WORK REQUIRED → In the forum post about the DMCA, how long a notice period does the writer propose as an exemption?

PAGE TEXT →
* * * *

>> `(3) FACTORS IN DETERMINING EXEMPTION- In determining whether a person
>> qualifies for the exemption under paragraph (2), the factors to be
>> considered shall include--
>> `(A) whether the information derived from the encryption research was
>> disseminated, and if so, whether it was disseminated in a manner
>> reasonably calculated to advance the state of knowledge or development
>> of encryption technology, versus whether it was whether it was
>> disseminated in a manner that facilitates infringement under this
>> title or a violation of applicable law other than this section,
>> including a violation of privacy or breach of security;
My reading of these paragraphs is that basically, you don't start
out by releasing a program that script kiddies can download and
use to break stuff.
You can present your paper at defcon, as long as there's not an
executable.
You can create an executable, with source code, package it up and
send it to the copyright owner with a note that says "your protection
is broken: here's the proof."
You can shout at the top of your lungs that their crypto is broken,
on all kinds of forums.
You can engage in your right to fair use using your own executable,
ie, taking a five-second clip and using it in an original work
where it's seen in the background as your protagonists stroll by
arguing about the new sushi restaurant.
But what it looks like is, you cannot publish that executable, nor
make it possible for anybody else to engage in their right to fair
use.
Something may appear in an anonymous channel, and if it's not
traceable to you -- or downloadable from your website, etc --
then they may sue you for having done the research that made it
possible, but they will lose.
Of course, there is life outside the USA, and I'm sure some kid in
Italy or Finland or Russia will cheerfully read your paper and
implement the thing you describe and release it. But that kid
better not visit the USA anytime real soon unless that kid publishes
anonymously.
I think a lot of the flaws with the DMCA could be fixed by allowing
an exemption for a "notice period" -- one year after you notify them
that their crypto is broken, they've had enough time to fix it --
and if they haven't fixed it, they deserve what they get.
Bear

* * * *

Collected data entries
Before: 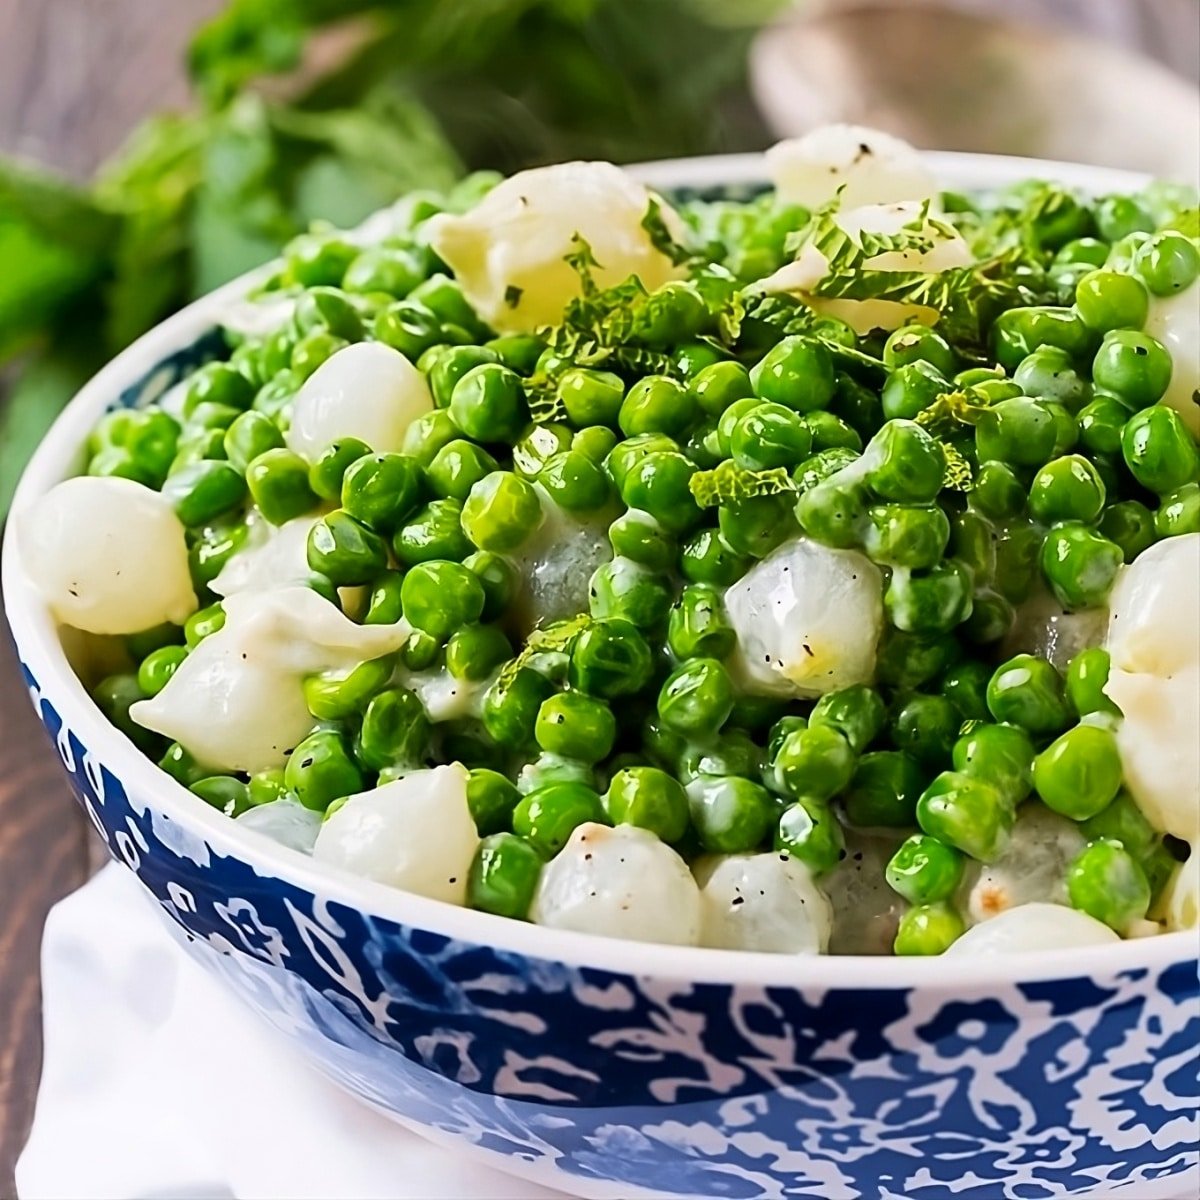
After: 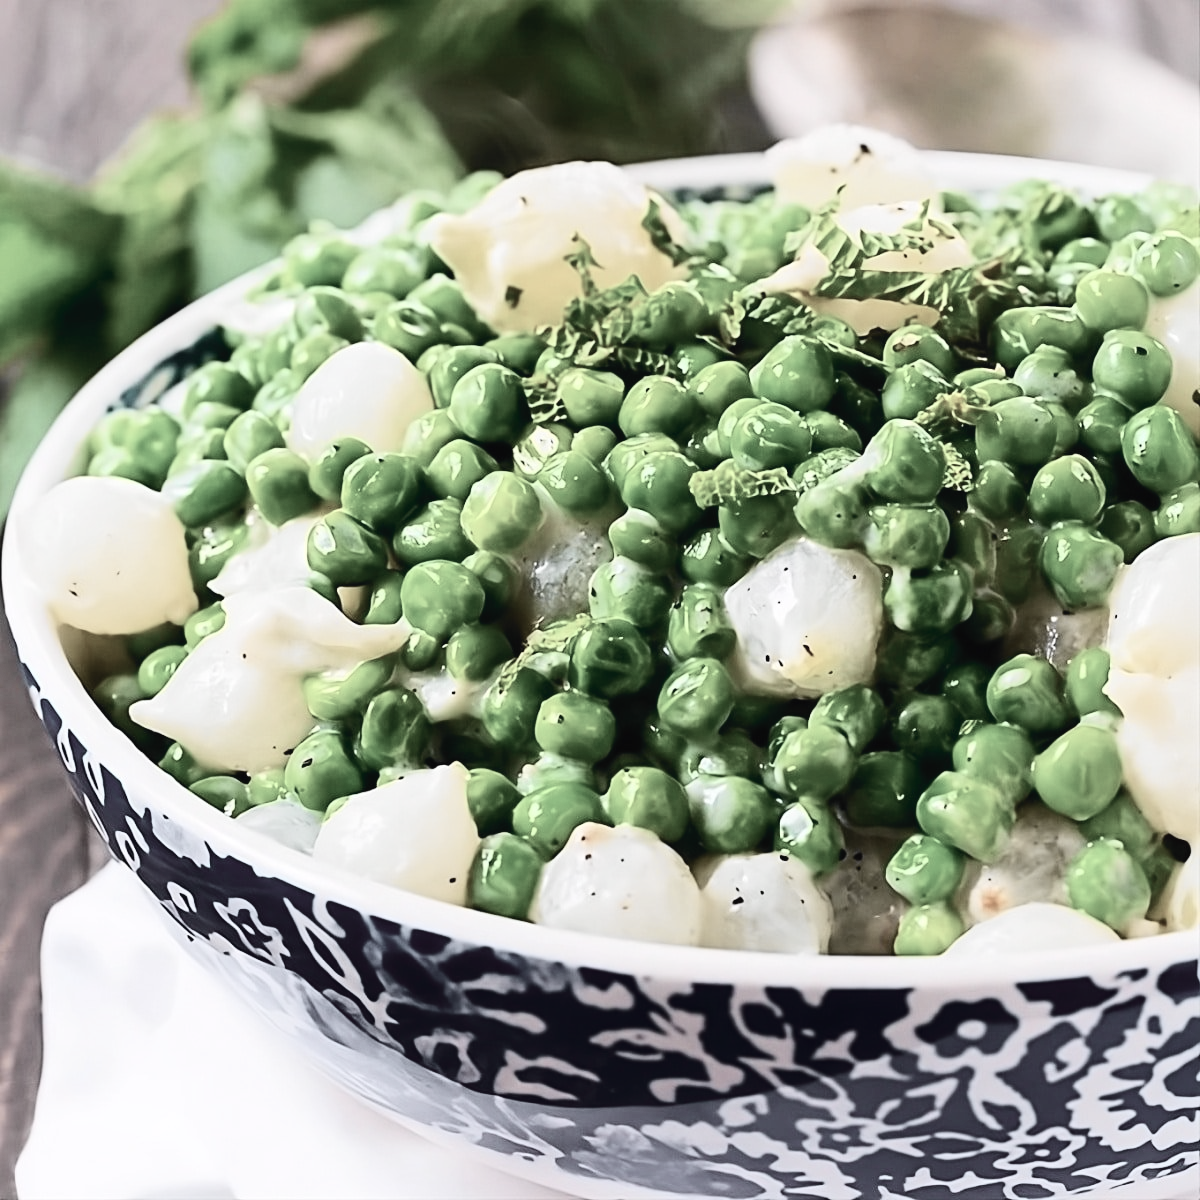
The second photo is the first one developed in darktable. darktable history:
color zones: curves: ch1 [(0, 0.153) (0.143, 0.15) (0.286, 0.151) (0.429, 0.152) (0.571, 0.152) (0.714, 0.151) (0.857, 0.151) (1, 0.153)]
tone curve: curves: ch0 [(0, 0.023) (0.103, 0.087) (0.295, 0.297) (0.445, 0.531) (0.553, 0.665) (0.735, 0.843) (0.994, 1)]; ch1 [(0, 0) (0.427, 0.346) (0.456, 0.426) (0.484, 0.483) (0.509, 0.514) (0.535, 0.56) (0.581, 0.632) (0.646, 0.715) (1, 1)]; ch2 [(0, 0) (0.369, 0.388) (0.449, 0.431) (0.501, 0.495) (0.533, 0.518) (0.572, 0.612) (0.677, 0.752) (1, 1)], color space Lab, independent channels, preserve colors none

* * * *

OUTPUT FOR THIS TASK → One year after you notify them that their crypto is broken.